● **WHAT YOU NEED TO DO**
Convert each line of the rows below into a Markdown table with the columns No. and Line, numbering the lines in order and leaving out blank lines. Omit the pictures.

● **MATERIALS PROVIDED**
>>>
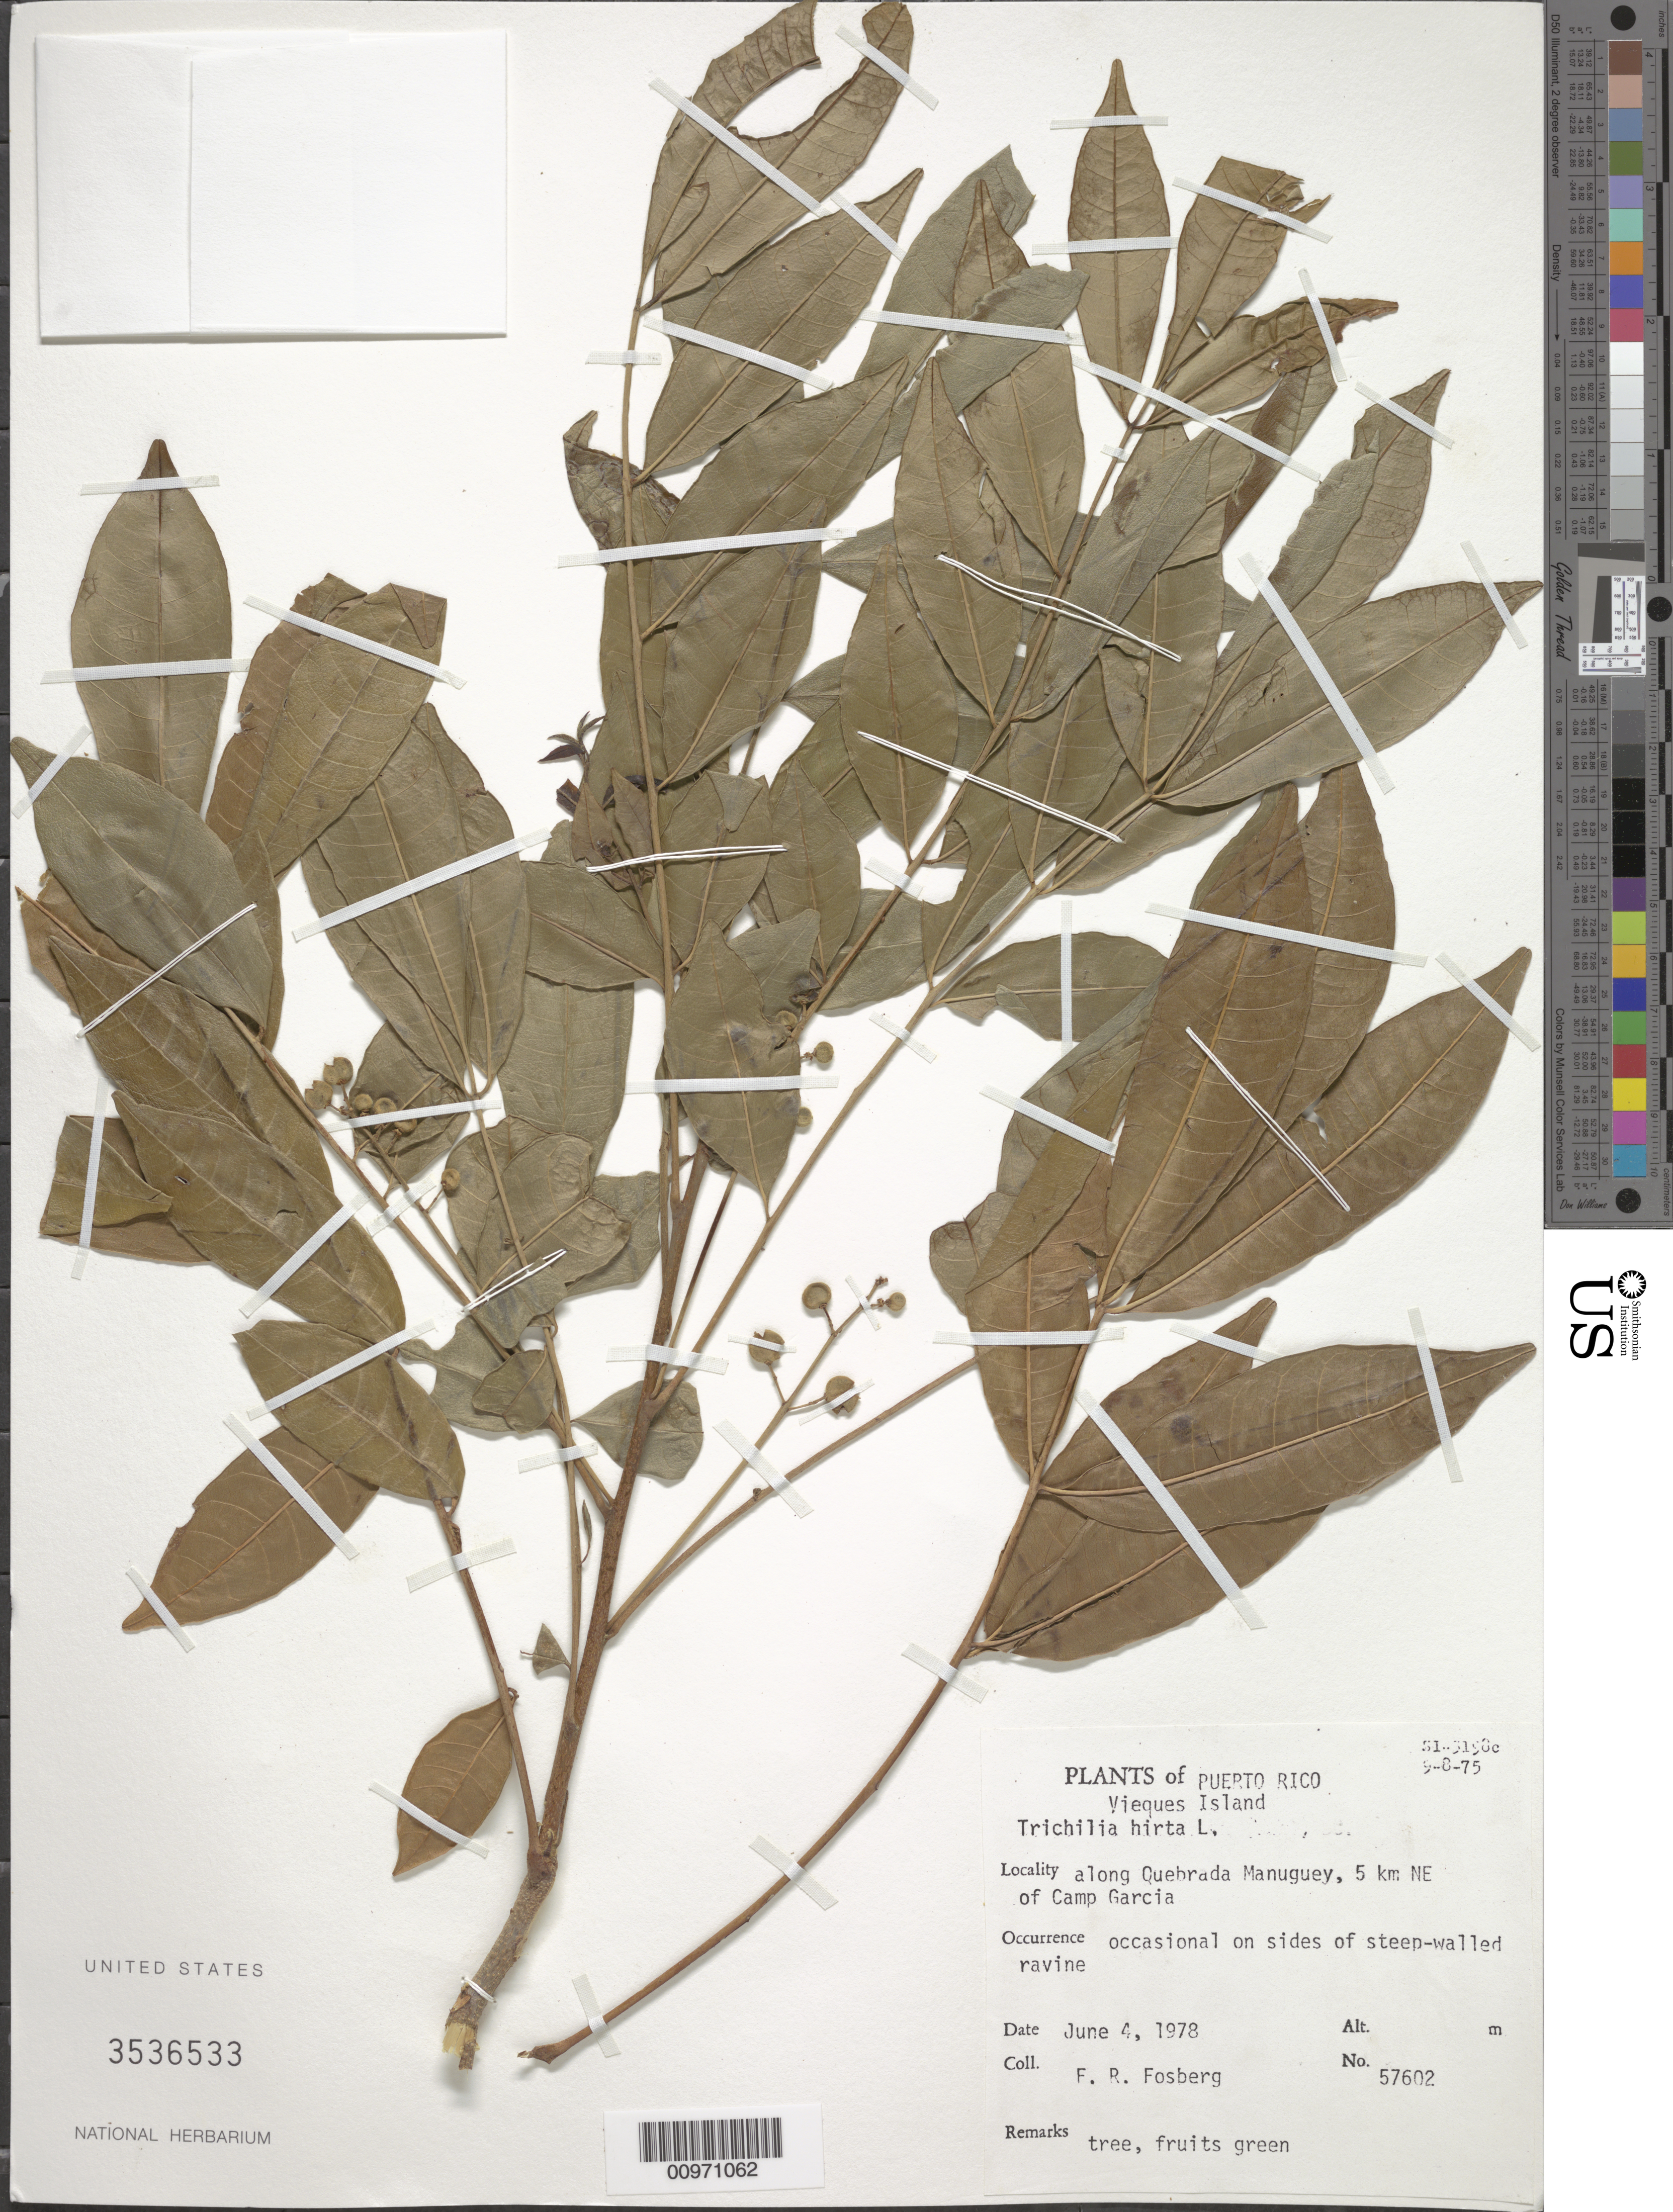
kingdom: Plantae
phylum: Tracheophyta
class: Magnoliopsida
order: Sapindales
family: Meliaceae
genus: Trichilia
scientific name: Trichilia hirta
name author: L.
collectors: F. R. Fosberg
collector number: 57602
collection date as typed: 04 Jun 1978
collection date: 1978-06-04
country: Puerto Rico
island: Vieques I.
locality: Along Quebrada Manuguey, 5 km NE of Camp Garcia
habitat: On sides of steep-walled ravine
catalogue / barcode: US 3536533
<<<
● **ANSWER TO THIS PROBLEM**
| No. | Line |
|---|---|
| 1 | kingdom: Plantae |
| 2 | phylum: Tracheophyta |
| 3 | class: Magnoliopsida |
| 4 | order: Sapindales |
| 5 | family: Meliaceae |
| 6 | genus: Trichilia |
| 7 | scientific name: Trichilia hirta |
| 8 | name author: L. |
| 9 | collectors: F. R. Fosberg |
| 10 | collector number: 57602 |
| 11 | collection date as typed: 04 Jun 1978 |
| 12 | collection date: 1978-06-04 |
| 13 | country: Puerto Rico |
| 14 | island: Vieques I. |
| 15 | locality: Along Quebrada Manuguey, 5 km NE of Camp Garcia |
| 16 | habitat: On sides of steep-walled ravine |
| 17 | catalogue / barcode: US 3536533 |